名媛的吼聲随着她說話低下來,可語調卻越來越冷:“既然你不服,我就與你說清楚,你究竟輸在哪裏。我們是比‘杭城第一美人’,既是美人,就該貌美、禮儀上佳、蘭心蕙質。宛芍姑娘的琴曲,動人心魄,讓人身臨其境,看清她的溫柔皎潔;司巧姑娘的琴曲,明澈淨透,有一顆赤子之心,而你的琴曲,空有技藝,無甚靈魂!”
“這一輪作畫也是同理!宛芍姑娘的畫,感情充沛,畫面能予人無限的想象延展,她的畫裏有懷念、有珍惜、有祭奠之情。還有這幾幅畫,也都飽含着蘭心蕙質的感情。”名媛又指了幾幅其他女子的畫作,其中就有瑰兒的。
“你再看你的畫,除了用顏料堆砌出一座天宮,還有什麽?無疑你的畫是所有人裏最恢弘的,但這種恢弘,只是因為你的選材,并不是畫作傳達出的感情!”
“我……”伊落啞口無言,被說的一張臉紅紅白白。
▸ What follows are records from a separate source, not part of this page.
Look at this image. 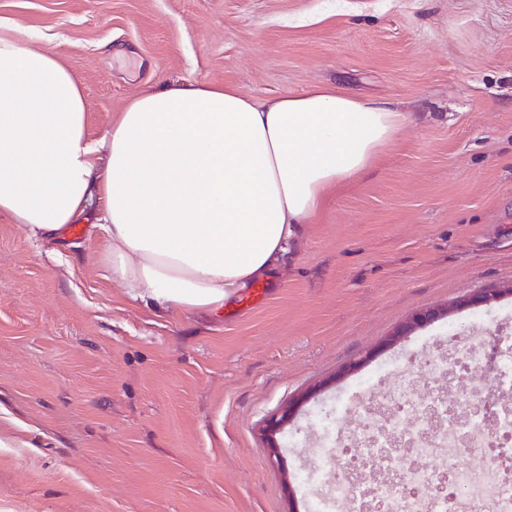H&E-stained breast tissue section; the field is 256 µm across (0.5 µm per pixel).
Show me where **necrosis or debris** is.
Wrapping results in <instances>:
<instances>
[{
  "label": "necrosis or debris",
  "mask_w": 512,
  "mask_h": 512,
  "mask_svg": "<svg viewBox=\"0 0 512 512\" xmlns=\"http://www.w3.org/2000/svg\"><path fill=\"white\" fill-rule=\"evenodd\" d=\"M454 393L419 390L401 379L385 389V408L358 404L348 439L327 461L317 512H512V351L495 358L485 396L491 416L466 409L475 392L466 375L483 365L466 343ZM486 458L474 468L460 453Z\"/></svg>",
  "instance_id": "necrosis-or-debris-1"
}]
</instances>
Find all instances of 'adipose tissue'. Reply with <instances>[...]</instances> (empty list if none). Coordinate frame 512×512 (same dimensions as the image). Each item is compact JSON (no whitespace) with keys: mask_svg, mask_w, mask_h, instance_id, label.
Here are the masks:
<instances>
[{"mask_svg":"<svg viewBox=\"0 0 512 512\" xmlns=\"http://www.w3.org/2000/svg\"><path fill=\"white\" fill-rule=\"evenodd\" d=\"M38 40L21 25L0 33V216L44 239L102 224L113 279L158 308L215 311L267 280L409 120L322 87L258 103L172 82L94 142L81 86Z\"/></svg>","mask_w":512,"mask_h":512,"instance_id":"adipose-tissue-1","label":"adipose tissue"}]
</instances>
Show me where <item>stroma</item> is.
<instances>
[{"label":"stroma","instance_id":"stroma-1","mask_svg":"<svg viewBox=\"0 0 512 512\" xmlns=\"http://www.w3.org/2000/svg\"><path fill=\"white\" fill-rule=\"evenodd\" d=\"M17 23L81 84L95 141L173 81L259 102L327 87L412 119L262 298L217 313L131 298L90 225L35 241L0 217V512H314L303 475L352 428L318 409L512 334L511 296L382 347L512 285V0H0V31ZM512 295V287L504 288L500 290H494L492 292H486L481 294H475L470 297L463 299L458 302L452 308H433L426 310L419 315L415 316L409 322L396 328L385 340V346L397 345L402 339L410 335L416 329L423 328L427 324L447 317L452 311L461 309L468 305H487L492 302L498 301L505 296Z\"/></svg>","mask_w":512,"mask_h":512}]
</instances>
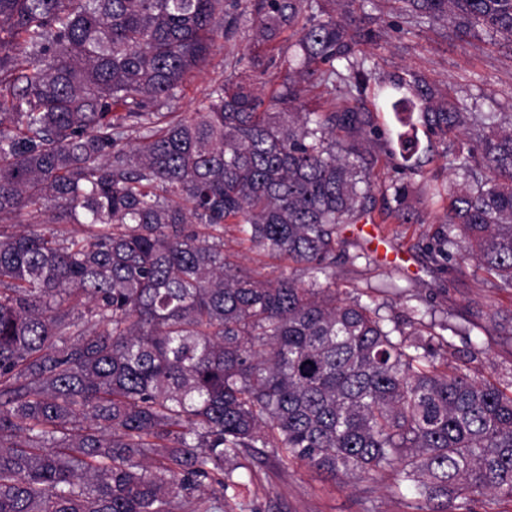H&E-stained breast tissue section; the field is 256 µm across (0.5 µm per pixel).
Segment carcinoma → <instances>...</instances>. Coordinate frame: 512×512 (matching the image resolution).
Instances as JSON below:
<instances>
[{"instance_id": "carcinoma-1", "label": "carcinoma", "mask_w": 512, "mask_h": 512, "mask_svg": "<svg viewBox=\"0 0 512 512\" xmlns=\"http://www.w3.org/2000/svg\"><path fill=\"white\" fill-rule=\"evenodd\" d=\"M398 2L461 40H512V0ZM334 5L0 0V222L87 227L0 230V512H227L253 448L350 484L390 472L410 512L512 499V382L477 372L482 348L448 363V324L419 307L383 310L393 284L336 283L338 263L384 275L343 236L379 196L398 224L436 214L416 245L431 268L469 260L511 292L512 113L415 74L369 88L381 33ZM243 19L268 61L235 60L171 116ZM274 65L288 75L267 96ZM310 87L328 111L302 109ZM229 225L288 274L241 270ZM474 327L512 343V322Z\"/></svg>"}]
</instances>
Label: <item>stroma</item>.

她顫抖地站在那裏,紅紅的眼眶裏蓄滿了眼淚,仿佛下一刻就要哭出來。
她不敢去看宛芍,因為此刻宛芍那靜靜的、如同旁觀者的目光,讓伊落覺得自己被羞辱得更加徹底。
心裏忽然生出一股,對暮江天的怨怼。
都是因為江天哥哥食言,她才會被這麽多人欺負。
江天哥哥不是愛她的嗎?江天哥哥不是承諾過,要替她除掉宛芍,讓她輕松當選神侍的嗎?
為什麽江天哥哥答應她的事,沒有一件兌現?
現在自己都落到這個地步了,江天哥哥也不來幫她。
他對她的愛,原來比不上她對他的嗎?
伊落覺得再也沒法承受這些打擊了,眼淚奪眶而出,歇斯底裏地呼道:“你們就是不公,根本就不識貨!我給你們畫了仙家福地真正的樣子,如假包換,我給了你們這麽大的恩賜,你們卻還偏袒宛芍!”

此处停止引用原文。